Mas os profissionais de saúde não estão a ser testados com rapidez apenas porque a linha de apoio ao médico está a funcionar com grandes deficiências. “Também há falta de reagentes para fazer os diagnósticos laboratoriais e isso devia ter sido pensado antes. Devia haver uma reserva de reagentes, tal como de equipamentos de protecção individual. Na altura da gripe A, em 2009, estávamos mais bem preparados, levou-se tudo mais a sério.”

A dificuldade de fazer testes é de tal ordem, conta, que uma médica de um centro de saúde que atendeu um doente com covid-19 — e que a linha de apoio ao médico considerou não ter critérios para efectuar o diagnóstico laboratorial — “vai pagar 120 euros do seu bolso para perceber se está infectada no laboratório privado”. “Isto é gravíssimo”.

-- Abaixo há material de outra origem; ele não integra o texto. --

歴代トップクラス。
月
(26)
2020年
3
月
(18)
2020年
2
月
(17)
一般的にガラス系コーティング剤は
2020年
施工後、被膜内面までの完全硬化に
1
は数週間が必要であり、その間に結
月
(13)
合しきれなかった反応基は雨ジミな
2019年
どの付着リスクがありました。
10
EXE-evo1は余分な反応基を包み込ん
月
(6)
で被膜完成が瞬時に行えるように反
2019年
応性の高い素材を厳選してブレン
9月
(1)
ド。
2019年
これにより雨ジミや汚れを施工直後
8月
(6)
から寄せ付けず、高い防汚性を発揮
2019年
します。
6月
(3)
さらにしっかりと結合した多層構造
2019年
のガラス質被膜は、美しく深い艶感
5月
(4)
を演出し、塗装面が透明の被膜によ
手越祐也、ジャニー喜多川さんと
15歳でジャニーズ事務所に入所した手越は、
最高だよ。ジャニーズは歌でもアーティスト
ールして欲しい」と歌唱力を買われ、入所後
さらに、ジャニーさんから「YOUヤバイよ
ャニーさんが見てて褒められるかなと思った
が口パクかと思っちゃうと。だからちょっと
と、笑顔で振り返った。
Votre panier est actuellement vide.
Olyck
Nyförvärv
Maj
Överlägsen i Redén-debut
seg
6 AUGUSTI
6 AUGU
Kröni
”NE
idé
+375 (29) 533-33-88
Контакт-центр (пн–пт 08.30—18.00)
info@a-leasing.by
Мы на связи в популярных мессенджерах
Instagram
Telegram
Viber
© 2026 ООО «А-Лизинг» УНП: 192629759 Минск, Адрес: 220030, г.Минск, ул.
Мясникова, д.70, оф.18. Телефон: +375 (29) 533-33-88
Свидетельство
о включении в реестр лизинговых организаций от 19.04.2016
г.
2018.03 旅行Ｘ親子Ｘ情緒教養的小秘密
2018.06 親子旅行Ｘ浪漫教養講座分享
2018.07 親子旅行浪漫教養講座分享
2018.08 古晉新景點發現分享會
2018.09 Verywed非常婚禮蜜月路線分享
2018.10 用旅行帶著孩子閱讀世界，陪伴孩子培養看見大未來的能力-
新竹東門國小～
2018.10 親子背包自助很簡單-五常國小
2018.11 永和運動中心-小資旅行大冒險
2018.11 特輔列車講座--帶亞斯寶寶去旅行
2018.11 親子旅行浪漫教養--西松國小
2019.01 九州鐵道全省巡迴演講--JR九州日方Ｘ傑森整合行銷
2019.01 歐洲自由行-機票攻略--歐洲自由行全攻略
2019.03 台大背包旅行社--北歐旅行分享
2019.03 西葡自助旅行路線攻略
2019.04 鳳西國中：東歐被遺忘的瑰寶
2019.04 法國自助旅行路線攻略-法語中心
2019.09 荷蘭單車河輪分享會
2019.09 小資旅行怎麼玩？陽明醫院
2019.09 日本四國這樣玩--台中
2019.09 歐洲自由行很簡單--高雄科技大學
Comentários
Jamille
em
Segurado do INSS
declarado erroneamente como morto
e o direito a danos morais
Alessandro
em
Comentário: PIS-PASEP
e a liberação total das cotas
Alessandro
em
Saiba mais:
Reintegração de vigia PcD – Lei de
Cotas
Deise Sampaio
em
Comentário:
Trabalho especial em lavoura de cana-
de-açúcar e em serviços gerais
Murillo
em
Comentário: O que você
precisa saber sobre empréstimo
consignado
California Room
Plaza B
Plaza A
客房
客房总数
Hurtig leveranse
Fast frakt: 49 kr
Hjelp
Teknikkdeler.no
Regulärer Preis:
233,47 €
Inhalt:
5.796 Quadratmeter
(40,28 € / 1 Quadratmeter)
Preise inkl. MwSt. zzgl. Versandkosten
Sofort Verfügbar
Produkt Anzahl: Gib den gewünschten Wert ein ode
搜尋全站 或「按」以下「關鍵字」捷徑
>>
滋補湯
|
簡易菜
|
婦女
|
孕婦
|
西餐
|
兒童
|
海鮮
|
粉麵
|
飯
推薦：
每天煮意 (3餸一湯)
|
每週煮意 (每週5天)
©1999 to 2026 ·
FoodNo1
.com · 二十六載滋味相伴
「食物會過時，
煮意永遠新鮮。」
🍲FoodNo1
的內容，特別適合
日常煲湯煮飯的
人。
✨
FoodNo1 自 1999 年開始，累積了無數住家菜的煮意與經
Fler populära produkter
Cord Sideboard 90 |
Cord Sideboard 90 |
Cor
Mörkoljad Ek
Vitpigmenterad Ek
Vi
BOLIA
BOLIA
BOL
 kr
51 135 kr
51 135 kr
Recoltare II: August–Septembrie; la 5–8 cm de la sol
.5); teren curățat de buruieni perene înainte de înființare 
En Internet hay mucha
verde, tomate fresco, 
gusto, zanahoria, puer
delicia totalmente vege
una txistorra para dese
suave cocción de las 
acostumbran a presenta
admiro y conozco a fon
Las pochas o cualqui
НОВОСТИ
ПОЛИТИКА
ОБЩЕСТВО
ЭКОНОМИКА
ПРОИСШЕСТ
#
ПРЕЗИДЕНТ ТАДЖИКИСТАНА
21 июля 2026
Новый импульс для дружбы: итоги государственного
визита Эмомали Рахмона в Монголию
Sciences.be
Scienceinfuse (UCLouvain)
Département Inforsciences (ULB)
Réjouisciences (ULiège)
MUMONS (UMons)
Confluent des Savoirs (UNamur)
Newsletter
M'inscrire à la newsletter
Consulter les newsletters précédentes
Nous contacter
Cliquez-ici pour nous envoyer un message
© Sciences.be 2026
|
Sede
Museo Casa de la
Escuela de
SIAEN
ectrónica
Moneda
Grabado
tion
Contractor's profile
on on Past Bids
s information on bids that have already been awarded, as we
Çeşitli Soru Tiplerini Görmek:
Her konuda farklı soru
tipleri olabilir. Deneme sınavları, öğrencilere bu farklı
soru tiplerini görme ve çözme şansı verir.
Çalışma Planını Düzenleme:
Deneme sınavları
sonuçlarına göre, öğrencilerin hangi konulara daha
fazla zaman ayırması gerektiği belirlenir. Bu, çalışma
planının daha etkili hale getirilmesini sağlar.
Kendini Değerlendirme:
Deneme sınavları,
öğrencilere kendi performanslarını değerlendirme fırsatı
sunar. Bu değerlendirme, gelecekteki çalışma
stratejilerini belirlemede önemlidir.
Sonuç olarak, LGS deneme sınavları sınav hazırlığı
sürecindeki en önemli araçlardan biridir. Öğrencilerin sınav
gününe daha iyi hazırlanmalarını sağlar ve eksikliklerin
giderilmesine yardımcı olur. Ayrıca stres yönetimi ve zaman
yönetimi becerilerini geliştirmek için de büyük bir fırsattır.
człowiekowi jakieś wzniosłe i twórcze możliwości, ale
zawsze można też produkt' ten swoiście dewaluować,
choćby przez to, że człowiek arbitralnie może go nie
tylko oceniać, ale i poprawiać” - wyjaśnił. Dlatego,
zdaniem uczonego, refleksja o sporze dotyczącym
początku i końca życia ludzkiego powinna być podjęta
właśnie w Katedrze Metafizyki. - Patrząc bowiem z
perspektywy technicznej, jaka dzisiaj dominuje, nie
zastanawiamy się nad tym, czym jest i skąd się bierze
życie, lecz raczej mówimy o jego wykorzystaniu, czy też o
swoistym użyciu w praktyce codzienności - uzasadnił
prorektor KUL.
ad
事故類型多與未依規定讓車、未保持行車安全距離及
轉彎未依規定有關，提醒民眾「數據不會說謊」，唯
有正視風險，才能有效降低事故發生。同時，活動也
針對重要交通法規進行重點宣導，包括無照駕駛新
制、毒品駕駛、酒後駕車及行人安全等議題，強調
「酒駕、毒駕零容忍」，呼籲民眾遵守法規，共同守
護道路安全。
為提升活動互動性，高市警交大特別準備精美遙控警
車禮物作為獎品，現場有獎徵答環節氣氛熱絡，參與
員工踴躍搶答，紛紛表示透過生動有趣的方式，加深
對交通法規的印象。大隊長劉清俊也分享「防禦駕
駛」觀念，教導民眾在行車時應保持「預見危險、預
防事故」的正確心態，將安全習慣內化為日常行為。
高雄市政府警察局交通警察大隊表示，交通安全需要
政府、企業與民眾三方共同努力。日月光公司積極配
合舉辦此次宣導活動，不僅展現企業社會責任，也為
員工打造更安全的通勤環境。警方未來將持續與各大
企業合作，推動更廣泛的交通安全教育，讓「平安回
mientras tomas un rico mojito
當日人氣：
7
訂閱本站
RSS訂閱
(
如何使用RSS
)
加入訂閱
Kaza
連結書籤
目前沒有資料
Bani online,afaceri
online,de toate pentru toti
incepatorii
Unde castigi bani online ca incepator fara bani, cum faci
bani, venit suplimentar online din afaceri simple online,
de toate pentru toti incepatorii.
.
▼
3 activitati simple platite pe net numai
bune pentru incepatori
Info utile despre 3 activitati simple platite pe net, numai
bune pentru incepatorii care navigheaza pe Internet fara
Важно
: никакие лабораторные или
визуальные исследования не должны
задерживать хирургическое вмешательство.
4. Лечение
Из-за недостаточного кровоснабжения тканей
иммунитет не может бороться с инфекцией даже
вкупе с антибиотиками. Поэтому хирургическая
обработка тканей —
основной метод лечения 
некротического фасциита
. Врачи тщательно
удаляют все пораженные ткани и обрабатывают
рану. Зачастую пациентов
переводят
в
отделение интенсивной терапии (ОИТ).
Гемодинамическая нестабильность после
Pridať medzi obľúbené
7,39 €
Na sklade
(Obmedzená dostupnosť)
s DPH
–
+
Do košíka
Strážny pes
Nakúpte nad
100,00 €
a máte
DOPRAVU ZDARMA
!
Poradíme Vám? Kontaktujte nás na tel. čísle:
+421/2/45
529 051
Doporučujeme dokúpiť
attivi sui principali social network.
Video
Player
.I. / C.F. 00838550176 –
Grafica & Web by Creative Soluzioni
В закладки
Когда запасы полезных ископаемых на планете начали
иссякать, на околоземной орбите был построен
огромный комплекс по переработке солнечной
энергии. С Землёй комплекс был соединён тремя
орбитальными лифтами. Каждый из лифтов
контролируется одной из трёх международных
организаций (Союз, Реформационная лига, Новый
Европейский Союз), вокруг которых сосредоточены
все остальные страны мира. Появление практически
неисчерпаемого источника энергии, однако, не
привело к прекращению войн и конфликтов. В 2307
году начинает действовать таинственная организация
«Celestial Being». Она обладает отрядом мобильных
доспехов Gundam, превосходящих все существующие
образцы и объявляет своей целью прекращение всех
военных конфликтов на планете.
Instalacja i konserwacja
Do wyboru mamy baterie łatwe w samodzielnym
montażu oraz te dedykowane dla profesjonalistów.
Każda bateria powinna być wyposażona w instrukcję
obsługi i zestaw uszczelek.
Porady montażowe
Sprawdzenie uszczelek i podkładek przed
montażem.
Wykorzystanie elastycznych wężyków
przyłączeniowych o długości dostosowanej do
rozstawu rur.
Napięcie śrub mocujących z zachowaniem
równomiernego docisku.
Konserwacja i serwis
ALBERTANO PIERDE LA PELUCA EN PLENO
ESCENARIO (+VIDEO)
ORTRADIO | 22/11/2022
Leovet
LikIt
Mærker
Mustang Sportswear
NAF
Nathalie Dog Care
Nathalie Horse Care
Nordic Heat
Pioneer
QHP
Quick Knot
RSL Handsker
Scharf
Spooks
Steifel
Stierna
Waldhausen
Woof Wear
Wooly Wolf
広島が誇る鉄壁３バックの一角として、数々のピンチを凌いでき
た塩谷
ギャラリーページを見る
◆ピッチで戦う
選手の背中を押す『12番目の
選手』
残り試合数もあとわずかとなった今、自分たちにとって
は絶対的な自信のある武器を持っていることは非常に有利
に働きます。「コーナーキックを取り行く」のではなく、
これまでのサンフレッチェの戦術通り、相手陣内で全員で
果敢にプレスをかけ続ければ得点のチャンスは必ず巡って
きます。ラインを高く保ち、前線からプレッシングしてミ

“Tem sido um drama para ligar à linha de apoio ao médico. Houve dois casos positivos no meu agrupamento de centros de saúde que estiveram três dias à espera dos resultados dos testes, sendo que no final um deles deu positivo. Os profissionais de saúde deviam ter via verde para fazer os testes”, defende.

A Ordem dos Médicos denunciou na terça-feira que 20% das pessoas infectadas em Portugal são profissionais de saúde e alertou que a falta de equipamentos de protecção individual está a ser o calcanhar de Aquiles do combate ao novo coronavírus. O secretário de Estado da Saúde contrapôs, porém, que nessa altura havia apenas cerca de três dezenas de profissionais infectados, 18 deles médicos, entre os 448 casos positivos existentes nessa altura.

Ontem, o balanço da Direcção-Geral da Saúde dava conta de seis mortes e cinco casos recuperados de um total de 1020 casos já confirmados, mais 235 do que no dia anterior. O número de casos suspeitos ascendia a 7732, mais 1671 do que na quinta-feira.